真の悪役(仮)育成日記(7)SideR
ロゼ視点です
今日は朝から妃教育に専念をした。
というかさせられた。
昨日の脱走で、講師の先生はお怒りだった。
アニー曰く
「あのあと、先生がお嬢様が誘拐されたと誤解したんです。それで、パニックになって旦那様に報告して、旦那様は屋敷の従者や伝手を使ってお嬢様を大捜索していたんです」
「……そんなことが」
クライン屋敷の皆さんが全力で私を探していた。
そんな中、私はのんきに喫茶店でマカロンを食べていた。
「確かに、10歳のお嬢様がいなくなったら誘拐だと思うわよね……」
前世では一人で出歩くことが普通だったけど、ご令嬢ってこんなに窮屈なのね。
明後日はアッシュと二人だから、大捜索はされないだろう。
これからは気をつけて行動しなければいけない。
今日の課題は読書だ。この国の成り立ちについて等が詳細に書かれている。
「……これ、私の創った設定……」
勉強というより復習。
私にとっては黒歴史をほじくり返す地獄だった。
「お嬢様、集中力がかけておりますよ」
講師の先生が厳しく指摘する。
……いやだって、これ読むの辛いんだもの。
でも黒歴史だから読むのが辛いです、なんて他人に言ったら頭おかしいんじゃないかと思われてしまう。
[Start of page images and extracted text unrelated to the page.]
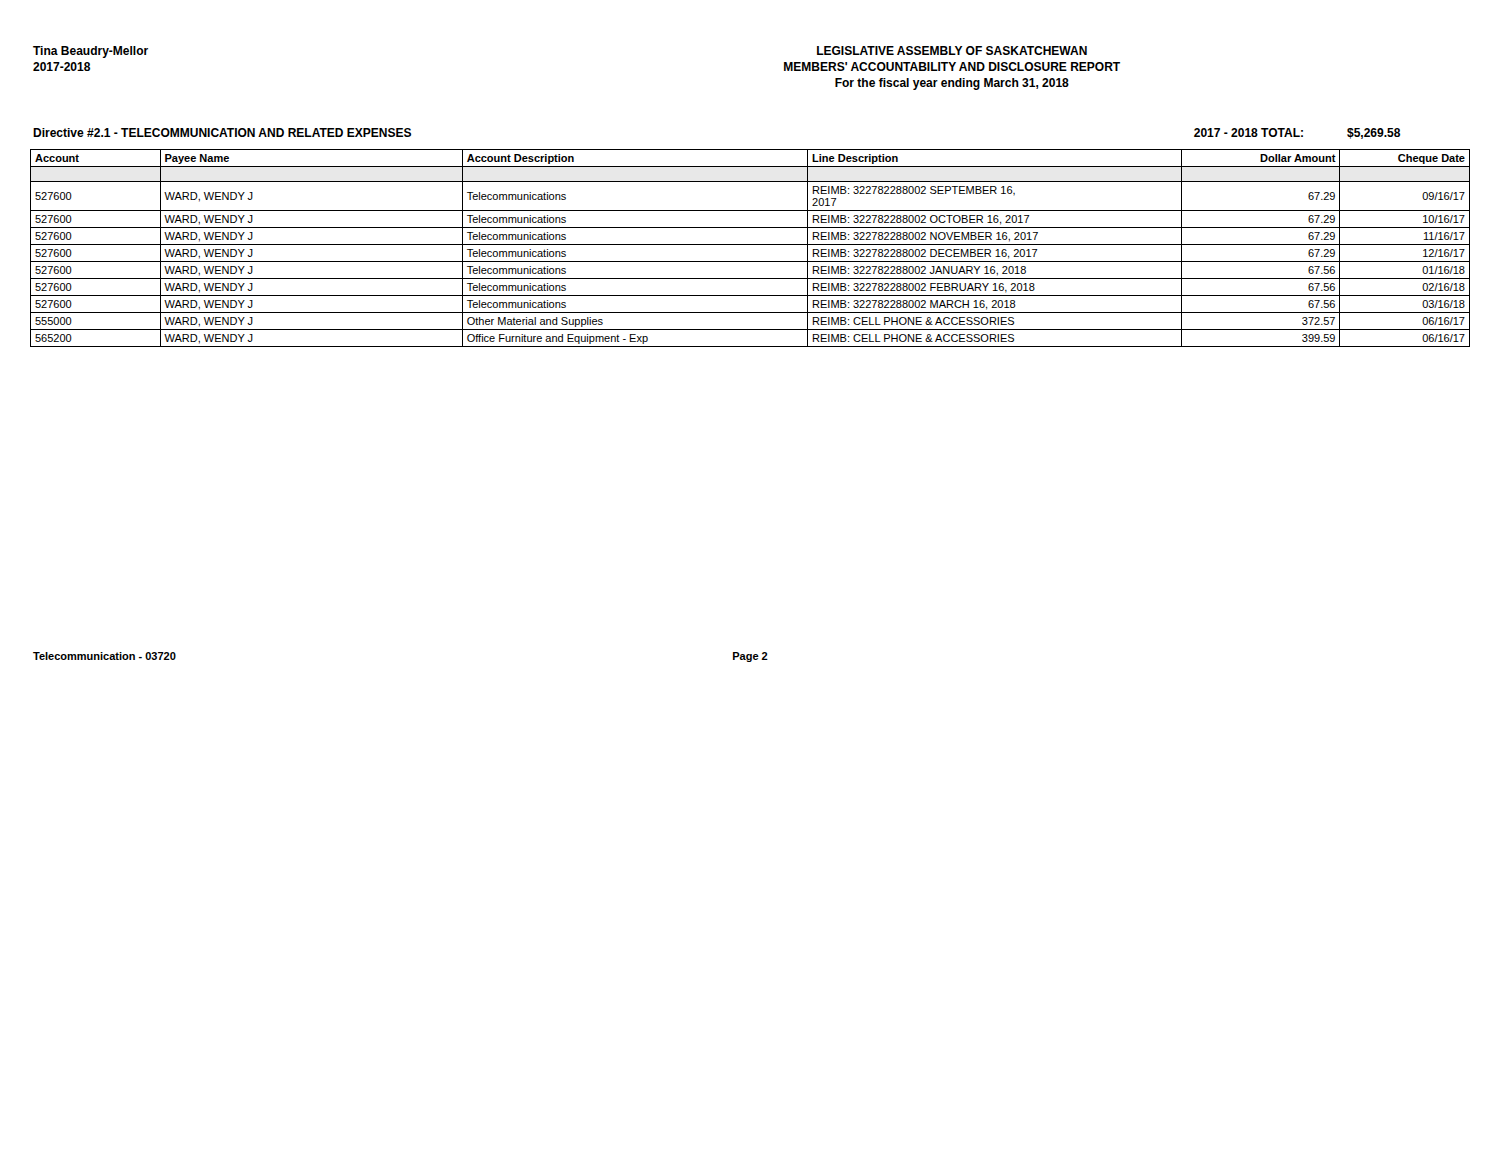| Tina Beaudry-Mellor 2017-2018 | LEGISLATIVE ASSEMBLY OF SASKATCHEWAN MEMBERS' ACCOUNTABILITY AND DISCLOSURE REPORT For the fiscal year ending March 31, 2018 |
| Directive #2.1 - TELECOMMUNICATION AND RELATED EXPENSES | 2017 - 2018 TOTAL: | $5,269.58 |
| Account | Payee Name | Account Description | Line Description | Dollar Amount | Cheque Date |
| --- | --- | --- | --- | --- | --- |
| 527600 | WARD, WENDY J | Telecommunications | REIMB: 322782288002 SEPTEMBER 16, 2017 | 67.29 | 09/16/17 |
| 527600 | WARD, WENDY J | Telecommunications | REIMB: 322782288002 OCTOBER 16, 2017 | 67.29 | 10/16/17 |
| 527600 | WARD, WENDY J | Telecommunications | REIMB: 322782288002 NOVEMBER 16, 2017 | 67.29 | 11/16/17 |
| 527600 | WARD, WENDY J | Telecommunications | REIMB: 322782288002 DECEMBER 16, 2017 | 67.29 | 12/16/17 |
| 527600 | WARD, WENDY J | Telecommunications | REIMB: 322782288002 JANUARY 16, 2018 | 67.56 | 01/16/18 |
| 527600 | WARD, WENDY J | Telecommunications | REIMB: 322782288002 FEBRUARY 16, 2018 | 67.56 | 02/16/18 |
| 527600 | WARD, WENDY J | Telecommunications | REIMB: 322782288002 MARCH 16, 2018 | 67.56 | 03/16/18 |
| 555000 | WARD, WENDY J | Other Material and Supplies | REIMB: CELL PHONE & ACCESSORIES | 372.57 | 06/16/17 |
| 565200 | WARD, WENDY J | Office Furniture and Equipment - Exp | REIMB: CELL PHONE & ACCESSORIES | 399.59 | 06/16/17 |
| Telecommunication - 03720 | Page 2 | |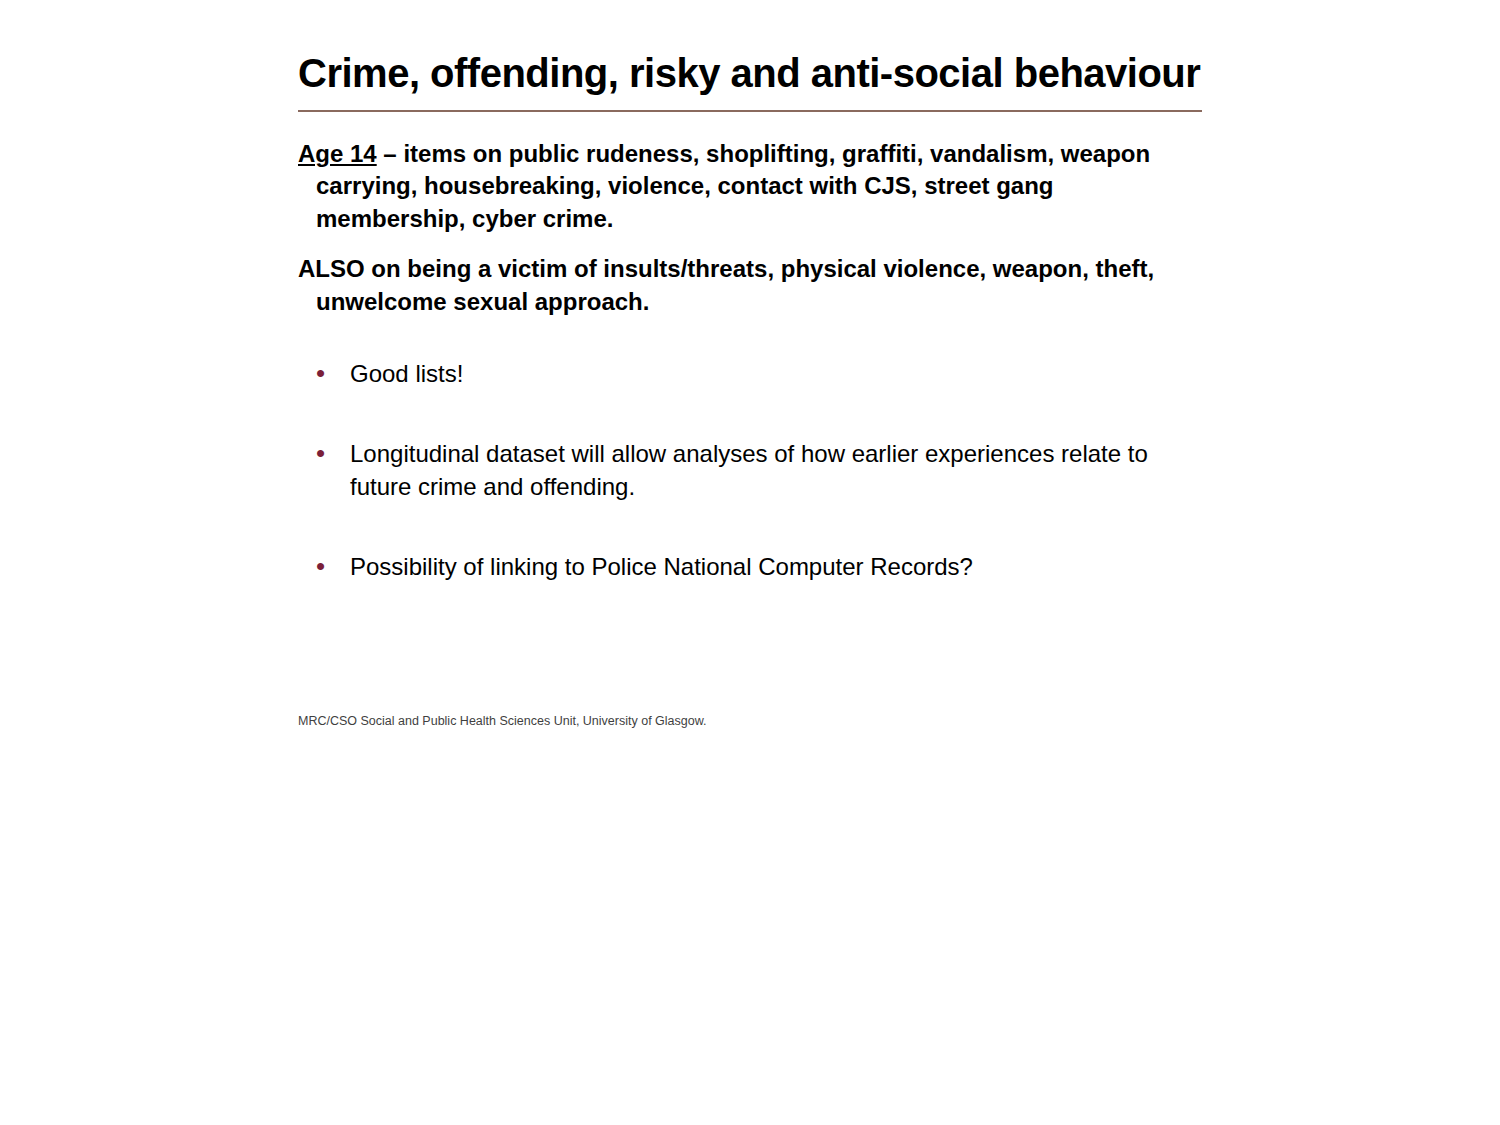Crime, offending, risky and anti-social behaviour
Age 14 – items on public rudeness, shoplifting, graffiti, vandalism, weapon carrying, housebreaking, violence, contact with CJS, street gang membership, cyber crime.
ALSO on being a victim of insults/threats, physical violence, weapon, theft, unwelcome sexual approach.
Good lists!
Longitudinal dataset will allow analyses of how earlier experiences relate to future crime and offending.
Possibility of linking to Police National Computer Records?
MRC/CSO Social and Public Health Sciences Unit, University of Glasgow.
唯一、話を理解してくれるのは、繰り返しをしているアッシュだけだ。
そんな時、アニーがばたばたと急いで、部屋を訪れてきた。
「お、お嬢様!」
ハァハァと息を切らせている。全力で走ってきたのだろう。
「貴方、従者とはいえ、礼儀がなっていないわ」
講師の先生が指摘する。
「……それどころではございません。
お嬢様、で、殿下……フェリックス殿下がいらっしゃいました」
「……え?」
フェリックスが? 一瞬思考停止した。
なんでこのタイミングで?
「こんにちは、クライン嬢。たまたま近くを通りかかったので、寄らせていただきました。どうぞ。手土産に些細なものですが、お土産です」
従者を連れて、殿下は現れた。手元にたくさん薔薇をもっている。王子は相変わらず神々しかった。
私とはちがうサラサラな金色の髪。
声はまだ声変わり前なのか、少し低い。でも、またそこがいい!
「で、殿下、どうしてここまで」
「貴方に会いたかったからですよ。クライン嬢」
そう言って、彼は一歩後ろに引き、私の手に口づけを落とした。
「昨日の騒動、こちらにまで届いてきましたよ。
本当に大丈夫だったか不安だったので、こうして来させていただきました」
「お、王子の耳にまで入っていたんですね。お恥ずかしい。
本当にお恥ずかしい。
「殿下、この後のご予定は?」
「しばらくないよ」
「それなら、是非とも私の話し相手になってくださいませ!」
そうして、私は殿下とティータイムを楽しんだ。
◆
殿下をお送りして、私は思った。
話し相手がほしいと。
魔法でそんなことができるのかしら……そう思いながら、私は頭に浮かんだ言葉を詠唱した。
「創造」
すると、なんとテディベアこと、キッドが動き出したのだ。
いやーチートすごいなぁ。
私はキッドに話し相手になってもらうことにした。
そしたらきっと寂しい夜はこないはず。
そう考えていたら、アッシュが来た。
けれど彼はテディベアのことで頭を抱え、王子の来訪について、もっと頭を抱えていた
今夜は静かな夜になるだろう
でも大丈夫。キッドが側にいてくれるから。